What went wrong with TSCA and other federal regulations and the consequences of regulatory “misses,” make up the bulk of The Body Toxic’s chapters beginning with the pesticide Atrazine, followed by chapters on phthalates, polybrominated biphenyls, bisphenol A, PFOA and PFOS. And Baker presents a thorough case study of each through a combination of primary literature, anecdotes, interviews, and popular news articles, all cited in the Notes section. As I am often leery of books on toxics, having perused a few too many alarmist articles and books I was pleasantly surprised to find that, beyond Baker’s Introduction where at times words like “ghastly” and images of bathroom shelves “brimming with chemical-laden personal care products” (of course they’re chemical laden – what isn’t?!), the bulk of her writing kept to the science and the policy.

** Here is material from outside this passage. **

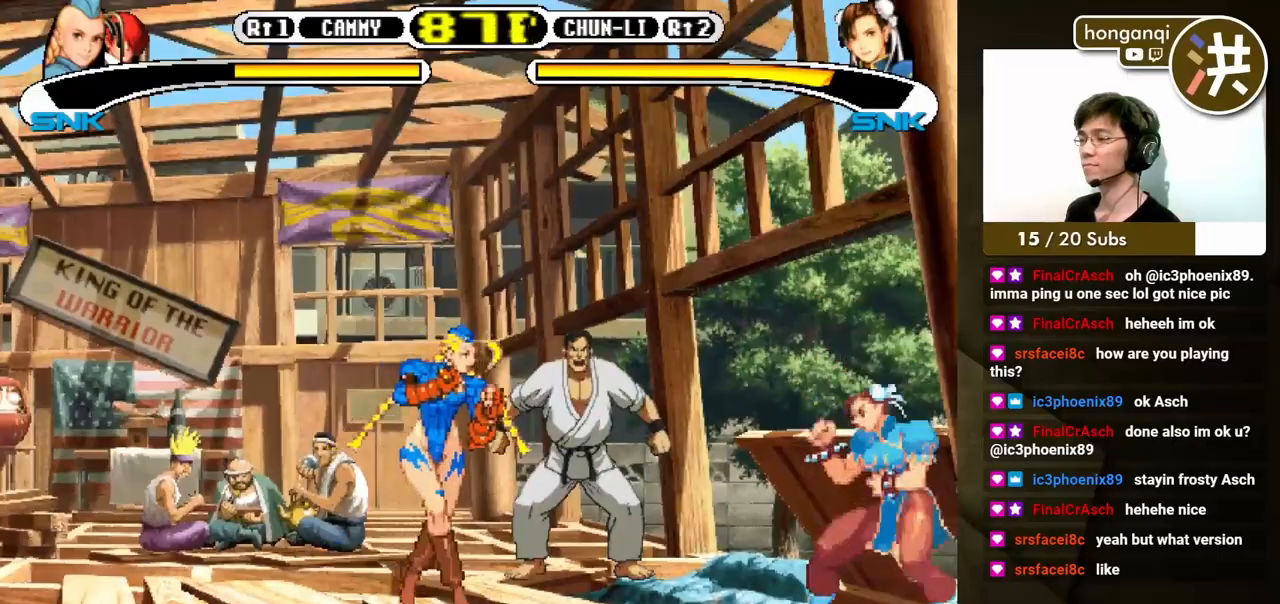
{"buttons": [], "events": [[50, "DPAD_UP", "down"], [83, "DPAD_UP", "up"], [83, "Y", "up"], [100, "DPAD_UP", "down"], [117, "DPAD_UP", "up"], [133, "DPAD_LEFT", "up"]]}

Returning to Baker’s first question, what does it mean to be exposed to all these toxicants at low concentrations, she doesn’t take the easy route and proclaim they’re the route of all evil. “While biomonitoring studies provide a much more accurate picture of our chemical body burden,” she writes, “limitations remain. The studies don’t tell researchers the source of an exposure, how long a substance has been in the body or, most important, what effects, if any a substance is having on human health.” [p.23] She continues with quote from Linda Birmbaum, then director of experimental toxicology at EPA, who acknowledged that “We really need more research to understand whether the levels we’re finding could be associated with adverse health effects.” [p.23] Fortunately Birnbaum, now director of the National Institute of Environmental Health Sciences, should be in a good position to do just that.

The final chapter Reaching Ahead is devoted to the European Union’s new approach to toxics, REACH. The approach is essentially a mirror image of TSCA. Where TSCA requires the EPA to demonstrate that a chemical is a risk to human or environmental health, REACH requires that the manufacturers test and ensure that chemicals do not pose a risk. Where the US was once a leader in chemical control, we can only hope it will become at the very least a follower.

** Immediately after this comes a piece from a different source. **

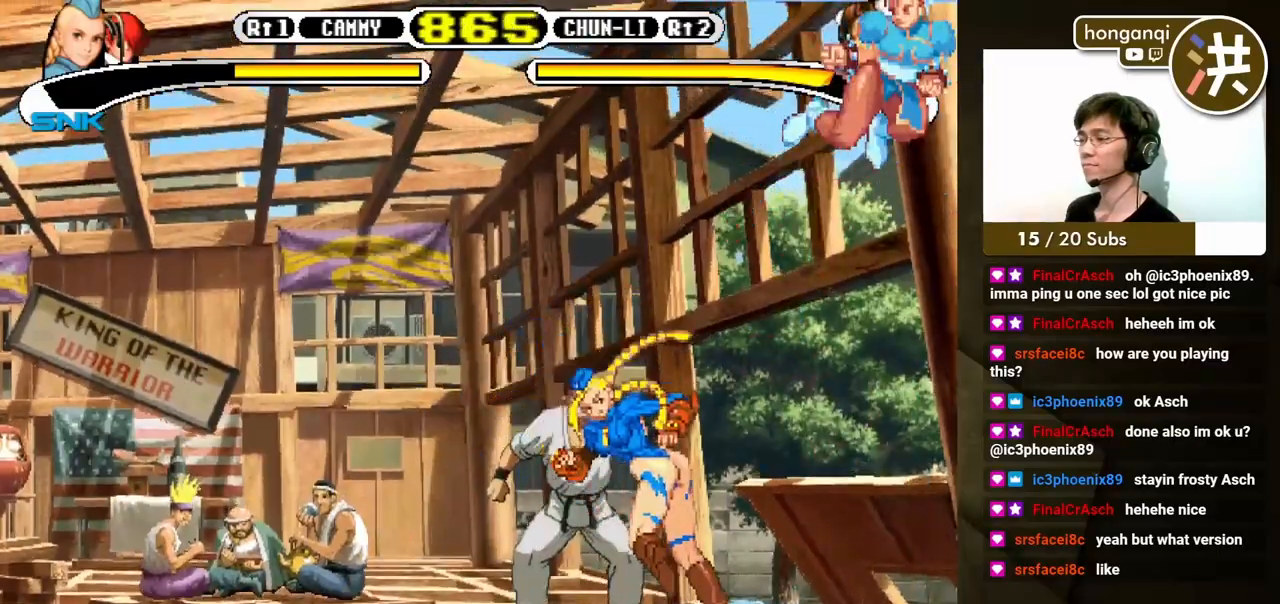
{"buttons": ["DPAD_RIGHT"], "events": [[217, "DPAD_RIGHT", "down"], [317, "DPAD_DOWN", "down"], [317, "DPAD_RIGHT", "up"], [350, "DPAD_LEFT", "down"], [400, "B", "down"], [433, "DPAD_RIGHT", "down"], [450, "DPAD_DOWN", "up"], [450, "DPAD_LEFT", "up"], [483, "B", "up"]]}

Overall, The Body Toxic makes for informative reading that is not too technical- a plus in this case. Although I would have liked to some synthesis, (for example a discussion of all contaminants discussed which share a common target,) by providing some insight into the complexities of regulation and the workings of scientists Baker’s book opens many avenues for discussion.
It’s a good book for a “non-majors” introduction to toxicology.